## Your task:
Use the entries below and reproduce exactly the lines from the one containing "85: (436, 412)" down to the one containing "90: (152, 56)", both of them included.

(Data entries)
====

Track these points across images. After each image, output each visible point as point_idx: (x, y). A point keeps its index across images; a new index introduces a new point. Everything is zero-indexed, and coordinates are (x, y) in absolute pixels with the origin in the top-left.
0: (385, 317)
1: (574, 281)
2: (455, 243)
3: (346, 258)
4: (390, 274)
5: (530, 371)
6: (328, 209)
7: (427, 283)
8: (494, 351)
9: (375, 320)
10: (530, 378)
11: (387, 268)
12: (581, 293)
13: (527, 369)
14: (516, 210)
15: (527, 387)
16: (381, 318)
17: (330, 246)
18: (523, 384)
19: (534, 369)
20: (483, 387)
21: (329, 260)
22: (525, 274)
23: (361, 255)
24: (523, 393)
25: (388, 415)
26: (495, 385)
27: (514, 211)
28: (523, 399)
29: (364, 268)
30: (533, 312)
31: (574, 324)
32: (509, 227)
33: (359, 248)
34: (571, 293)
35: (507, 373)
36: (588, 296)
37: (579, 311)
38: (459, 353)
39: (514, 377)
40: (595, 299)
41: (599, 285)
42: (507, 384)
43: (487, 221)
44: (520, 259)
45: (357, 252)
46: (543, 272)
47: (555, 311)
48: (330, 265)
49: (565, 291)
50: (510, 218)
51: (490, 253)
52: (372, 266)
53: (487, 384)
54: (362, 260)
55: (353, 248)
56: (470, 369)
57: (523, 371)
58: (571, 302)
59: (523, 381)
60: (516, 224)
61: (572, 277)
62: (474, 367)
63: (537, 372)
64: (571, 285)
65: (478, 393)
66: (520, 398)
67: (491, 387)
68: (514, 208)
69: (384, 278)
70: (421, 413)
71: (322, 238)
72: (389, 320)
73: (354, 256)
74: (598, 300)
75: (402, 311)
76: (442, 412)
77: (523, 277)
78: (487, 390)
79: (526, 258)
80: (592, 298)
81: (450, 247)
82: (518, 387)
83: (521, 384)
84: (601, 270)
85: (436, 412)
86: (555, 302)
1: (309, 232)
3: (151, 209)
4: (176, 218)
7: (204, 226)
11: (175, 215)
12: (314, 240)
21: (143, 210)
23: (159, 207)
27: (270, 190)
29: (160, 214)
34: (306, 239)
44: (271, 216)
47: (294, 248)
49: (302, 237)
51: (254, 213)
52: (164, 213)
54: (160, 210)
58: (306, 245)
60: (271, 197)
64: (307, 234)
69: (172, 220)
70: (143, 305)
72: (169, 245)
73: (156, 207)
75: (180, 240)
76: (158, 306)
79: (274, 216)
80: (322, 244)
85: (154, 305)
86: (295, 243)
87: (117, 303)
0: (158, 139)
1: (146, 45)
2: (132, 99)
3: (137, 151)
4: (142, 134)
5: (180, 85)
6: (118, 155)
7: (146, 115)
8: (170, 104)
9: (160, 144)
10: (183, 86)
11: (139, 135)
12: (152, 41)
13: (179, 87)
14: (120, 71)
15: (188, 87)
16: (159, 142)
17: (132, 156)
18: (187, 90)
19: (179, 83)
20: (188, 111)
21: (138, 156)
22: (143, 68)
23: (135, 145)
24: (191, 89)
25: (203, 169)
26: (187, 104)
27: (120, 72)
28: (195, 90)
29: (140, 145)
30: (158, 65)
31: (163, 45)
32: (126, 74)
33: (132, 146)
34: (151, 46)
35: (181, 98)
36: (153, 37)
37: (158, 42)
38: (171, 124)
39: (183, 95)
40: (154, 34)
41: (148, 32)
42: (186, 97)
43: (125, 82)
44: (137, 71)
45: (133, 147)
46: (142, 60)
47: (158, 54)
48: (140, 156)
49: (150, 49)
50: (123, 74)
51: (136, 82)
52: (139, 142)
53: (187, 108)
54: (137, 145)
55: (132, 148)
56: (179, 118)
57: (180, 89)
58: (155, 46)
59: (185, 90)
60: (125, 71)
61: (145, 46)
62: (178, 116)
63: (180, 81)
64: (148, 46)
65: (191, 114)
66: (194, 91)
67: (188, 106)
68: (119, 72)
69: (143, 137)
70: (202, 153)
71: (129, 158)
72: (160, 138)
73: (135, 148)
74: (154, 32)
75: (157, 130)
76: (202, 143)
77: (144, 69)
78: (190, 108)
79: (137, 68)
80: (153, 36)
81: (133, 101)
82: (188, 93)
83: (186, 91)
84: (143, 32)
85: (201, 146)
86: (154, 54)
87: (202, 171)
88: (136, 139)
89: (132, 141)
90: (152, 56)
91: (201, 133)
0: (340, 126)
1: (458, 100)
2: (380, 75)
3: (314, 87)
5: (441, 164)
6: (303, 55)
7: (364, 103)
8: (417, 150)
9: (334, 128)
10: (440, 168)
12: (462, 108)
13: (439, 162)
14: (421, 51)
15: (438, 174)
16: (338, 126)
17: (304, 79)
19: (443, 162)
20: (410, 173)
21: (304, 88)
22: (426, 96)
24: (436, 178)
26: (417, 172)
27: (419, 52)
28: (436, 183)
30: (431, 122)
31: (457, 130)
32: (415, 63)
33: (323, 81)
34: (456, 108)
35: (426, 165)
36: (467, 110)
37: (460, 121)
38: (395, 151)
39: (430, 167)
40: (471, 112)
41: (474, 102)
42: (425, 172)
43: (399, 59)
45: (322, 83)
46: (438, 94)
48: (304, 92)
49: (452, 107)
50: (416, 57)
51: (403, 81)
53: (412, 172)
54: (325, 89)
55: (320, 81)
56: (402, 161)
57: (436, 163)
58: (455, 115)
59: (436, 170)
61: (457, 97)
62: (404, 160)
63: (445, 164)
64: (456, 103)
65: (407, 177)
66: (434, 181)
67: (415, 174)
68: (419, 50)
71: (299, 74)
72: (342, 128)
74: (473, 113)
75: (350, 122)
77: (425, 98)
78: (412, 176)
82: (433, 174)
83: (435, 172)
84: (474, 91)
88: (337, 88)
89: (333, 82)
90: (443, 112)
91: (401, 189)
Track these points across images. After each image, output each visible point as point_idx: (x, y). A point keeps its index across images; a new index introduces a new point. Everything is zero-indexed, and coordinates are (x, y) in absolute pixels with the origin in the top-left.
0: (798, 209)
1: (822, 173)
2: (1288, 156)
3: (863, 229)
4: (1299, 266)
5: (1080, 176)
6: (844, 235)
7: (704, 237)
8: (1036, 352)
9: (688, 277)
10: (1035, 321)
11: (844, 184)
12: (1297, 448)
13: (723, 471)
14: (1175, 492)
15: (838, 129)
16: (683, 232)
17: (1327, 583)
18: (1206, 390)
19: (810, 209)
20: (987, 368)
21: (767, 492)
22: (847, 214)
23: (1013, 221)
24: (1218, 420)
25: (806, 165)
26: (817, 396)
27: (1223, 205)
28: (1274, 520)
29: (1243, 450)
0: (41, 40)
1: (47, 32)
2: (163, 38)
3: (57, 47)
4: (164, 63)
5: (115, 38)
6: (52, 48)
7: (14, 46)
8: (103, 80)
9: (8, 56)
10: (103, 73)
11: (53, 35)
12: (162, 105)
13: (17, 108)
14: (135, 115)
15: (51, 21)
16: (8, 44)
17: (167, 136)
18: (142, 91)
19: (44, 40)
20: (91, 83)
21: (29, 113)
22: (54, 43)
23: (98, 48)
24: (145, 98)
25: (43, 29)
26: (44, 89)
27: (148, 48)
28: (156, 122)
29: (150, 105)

====

## Completed task:
85: (436, 412)
86: (555, 302)
1: (309, 232)
3: (151, 209)
4: (176, 218)
7: (204, 226)
11: (175, 215)
12: (314, 240)
21: (143, 210)
23: (159, 207)
27: (270, 190)
29: (160, 214)
34: (306, 239)
44: (271, 216)
47: (294, 248)
49: (302, 237)
51: (254, 213)
52: (164, 213)
54: (160, 210)
58: (306, 245)
60: (271, 197)
64: (307, 234)
69: (172, 220)
70: (143, 305)
72: (169, 245)
73: (156, 207)
75: (180, 240)
76: (158, 306)
79: (274, 216)
80: (322, 244)
85: (154, 305)
86: (295, 243)
87: (117, 303)
0: (158, 139)
1: (146, 45)
2: (132, 99)
3: (137, 151)
4: (142, 134)
5: (180, 85)
6: (118, 155)
7: (146, 115)
8: (170, 104)
9: (160, 144)
10: (183, 86)
11: (139, 135)
12: (152, 41)
13: (179, 87)
14: (120, 71)
15: (188, 87)
16: (159, 142)
17: (132, 156)
18: (187, 90)
19: (179, 83)
20: (188, 111)
21: (138, 156)
22: (143, 68)
23: (135, 145)
24: (191, 89)
25: (203, 169)
26: (187, 104)
27: (120, 72)
28: (195, 90)
29: (140, 145)
30: (158, 65)
31: (163, 45)
32: (126, 74)
33: (132, 146)
34: (151, 46)
35: (181, 98)
36: (153, 37)
37: (158, 42)
38: (171, 124)
39: (183, 95)
40: (154, 34)
41: (148, 32)
42: (186, 97)
43: (125, 82)
44: (137, 71)
45: (133, 147)
46: (142, 60)
47: (158, 54)
48: (140, 156)
49: (150, 49)
50: (123, 74)
51: (136, 82)
52: (139, 142)
53: (187, 108)
54: (137, 145)
55: (132, 148)
56: (179, 118)
57: (180, 89)
58: (155, 46)
59: (185, 90)
60: (125, 71)
61: (145, 46)
62: (178, 116)
63: (180, 81)
64: (148, 46)
65: (191, 114)
66: (194, 91)
67: (188, 106)
68: (119, 72)
69: (143, 137)
70: (202, 153)
71: (129, 158)
72: (160, 138)
73: (135, 148)
74: (154, 32)
75: (157, 130)
76: (202, 143)
77: (144, 69)
78: (190, 108)
79: (137, 68)
80: (153, 36)
81: (133, 101)
82: (188, 93)
83: (186, 91)
84: (143, 32)
85: (201, 146)
86: (154, 54)
87: (202, 171)
88: (136, 139)
89: (132, 141)
90: (152, 56)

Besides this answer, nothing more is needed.